GLAAD Asks Music Industry to Speak Out Against Tennessee's Anti-Gay Bills
"This kind of unnecessary discrimination has no place in this city or the state of Tennessee," says "Nashville" actor Chris Carmack.
LGBT media advocacy organization GLAAD asked the music industry to take a stand against pending legislation in Tennessee they say threatens the rights and safety of LGBT people.
“There is no doubt that these anti-LGBT bills will jeopardize this state’s economy,” GLAAD president & CEO Sarah Kate Ellis said at a Nashville press conference on Monday.
“Nashville is America’s music capital, and the companies, artists, and allied businesses here alone contribute more than $9.7 billion dollars to this state’s economy," said Ellis. "I am here today to call on the music industry to stand with us, alongside television networks and film studios who stood with us in Georgia, in a united front against discrimination.”
The bills Ellis refers to are the state's House Bill 1840, which would permit counselors to refuse mental health services to LGBT patients, and HB 2414, nicknamed a "bathroom bill," that targets transgender youth.
Nashville actor Chris Carmack also spoke out against the bills in GLAAD's press conference. Carmack plays openly gay country music singer Will Lexington on the ABC show.

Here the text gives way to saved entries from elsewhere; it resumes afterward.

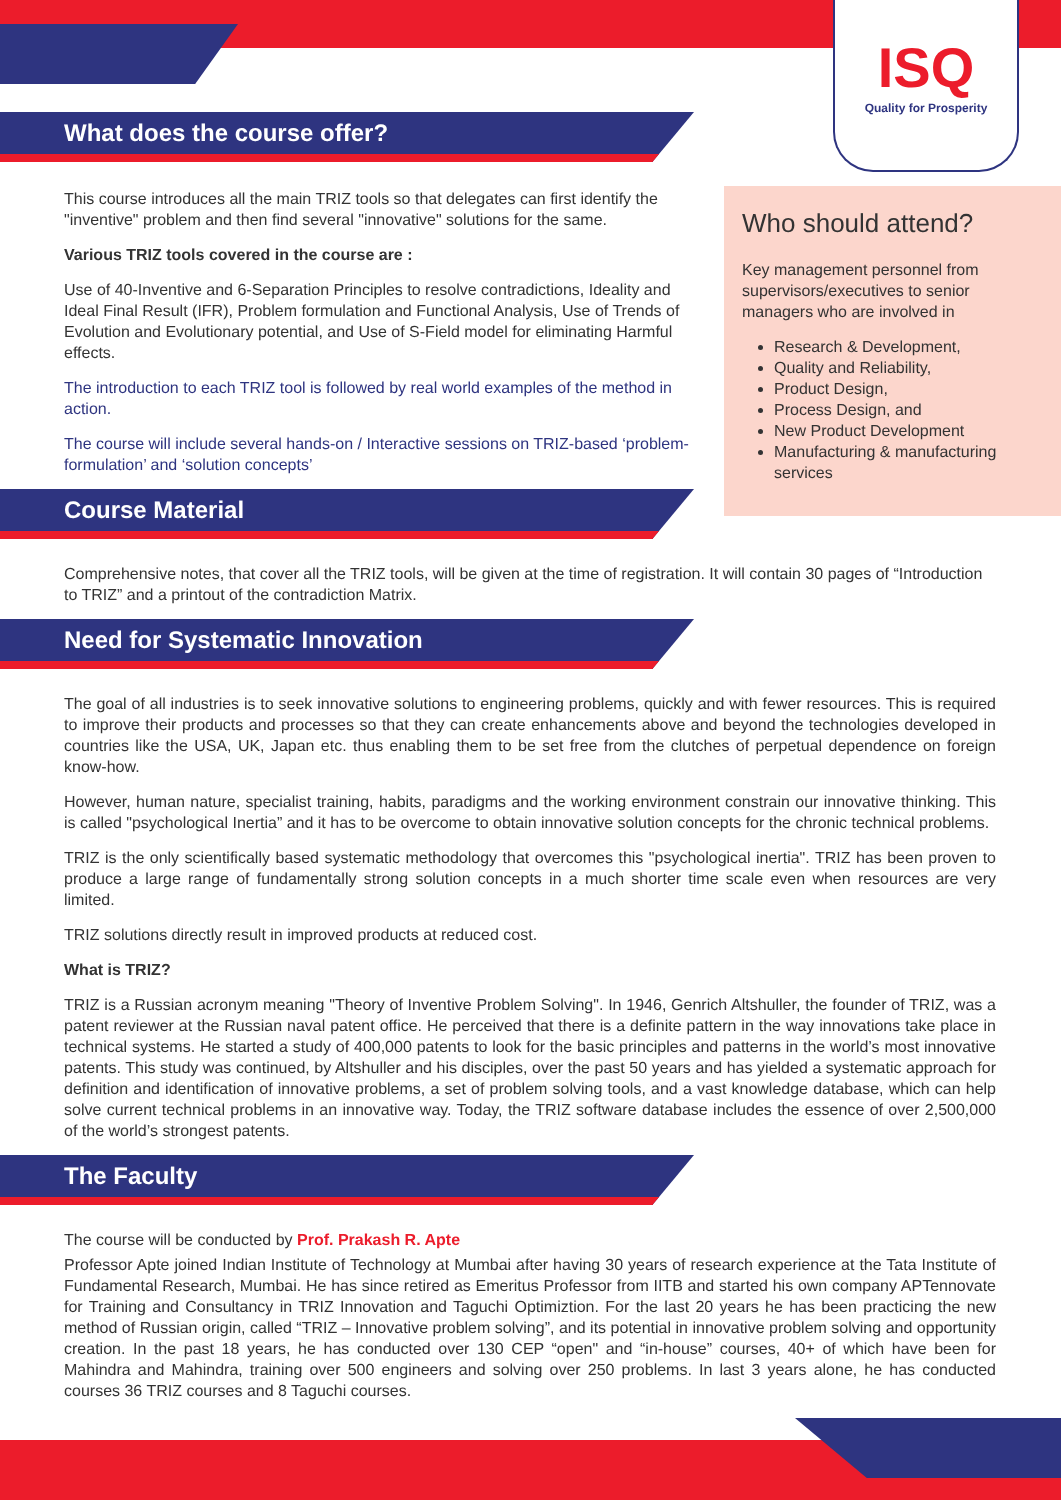ISQ
Quality for Prosperity
Who should attend?
Key management personnel from supervisors/executives to senior managers who are involved in
Research & Development,
Quality and Reliability,
Product Design,
Process Design, and
New Product Development
Manufacturing & manufacturing services
What does the course offer?
This course introduces all the main TRIZ tools so that delegates can first identify the "inventive" problem and then find several "innovative" solutions for the same.
Various TRIZ tools covered in the course are :
Use of 40-Inventive and 6-Separation Principles to resolve contradictions, Ideality and Ideal Final Result (IFR), Problem formulation and Functional Analysis, Use of Trends of Evolution and Evolutionary potential, and Use of S-Field model for eliminating Harmful effects.
The introduction to each TRIZ tool is followed by real world examples of the method in action.
The course will include several hands-on / Interactive sessions on TRIZ-based ‘problem-formulation’ and ‘solution concepts’
Course Material
Comprehensive notes, that cover all the TRIZ tools, will be given at the time of registration. It will contain 30 pages of “Introduction to TRIZ” and a printout of the contradiction Matrix.
Need for Systematic Innovation
The goal of all industries is to seek innovative solutions to engineering problems, quickly and with fewer resources. This is required to improve their products and processes so that they can create enhancements above and beyond the technologies developed in countries like the USA, UK, Japan etc. thus enabling them to be set free from the clutches of perpetual dependence on foreign know-how.
However, human nature, specialist training, habits, paradigms and the working environment constrain our innovative thinking. This is called "psychological Inertia” and it has to be overcome to obtain innovative solution concepts for the chronic technical problems.
TRIZ is the only scientifically based systematic methodology that overcomes this "psychological inertia". TRIZ has been proven to produce a large range of fundamentally strong solution concepts in a much shorter time scale even when resources are very limited.
TRIZ solutions directly result in improved products at reduced cost.
What is TRIZ?
TRIZ is a Russian acronym meaning "Theory of Inventive Problem Solving". In 1946, Genrich Altshuller, the founder of TRIZ, was a patent reviewer at the Russian naval patent office. He perceived that there is a definite pattern in the way innovations take place in technical systems. He started a study of 400,000 patents to look for the basic principles and patterns in the world’s most innovative patents. This study was continued, by Altshuller and his disciples, over the past 50 years and has yielded a systematic approach for definition and identification of innovative problems, a set of problem solving tools, and a vast knowledge database, which can help solve current technical problems in an innovative way. Today, the TRIZ software database includes the essence of over 2,500,000 of the world’s strongest patents.
The Faculty
The course will be conducted by Prof. Prakash R. Apte
Professor Apte joined Indian Institute of Technology at Mumbai after having 30 years of research experience at the Tata Institute of Fundamental Research, Mumbai. He has since retired as Emeritus Professor from IITB and started his own company APTennovate for Training and Consultancy in TRIZ Innovation and Taguchi Optimiztion. For the last 20 years he has been practicing the new method of Russian origin, called “TRIZ – Innovative problem solving”, and its potential in innovative problem solving and opportunity creation. In the past 18 years, he has conducted over 130 CEP “open" and “in-house” courses, 40+ of which have been for Mahindra and Mahindra, training over 500 engineers and solving over 250 problems. In last 3 years alone, he has conducted courses 36 TRIZ courses and 8 Taguchi courses.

"This kind of unnecessary discrimination has no place in this city or the state of Tennessee,” said Carmack. “It could take years to undo the economic damage done by these potential laws; but let me be clear, the human damage can never be repaired. Our young people only get one chance to grow up in a state that values and accepts them for who they are. Let’s not take that away from them. It’s important for those who can make a difference in my industry to stand up. Let their words be heard. Let their actions be seen. Please join me in making sure these laws doesn’t become a reality in our state."
Musicians Miley Cyrus, Ty Herndon and Chely Wright have all voiced their opposition to the legislation and Viacom's CMT network also called for a rejection of the proposals.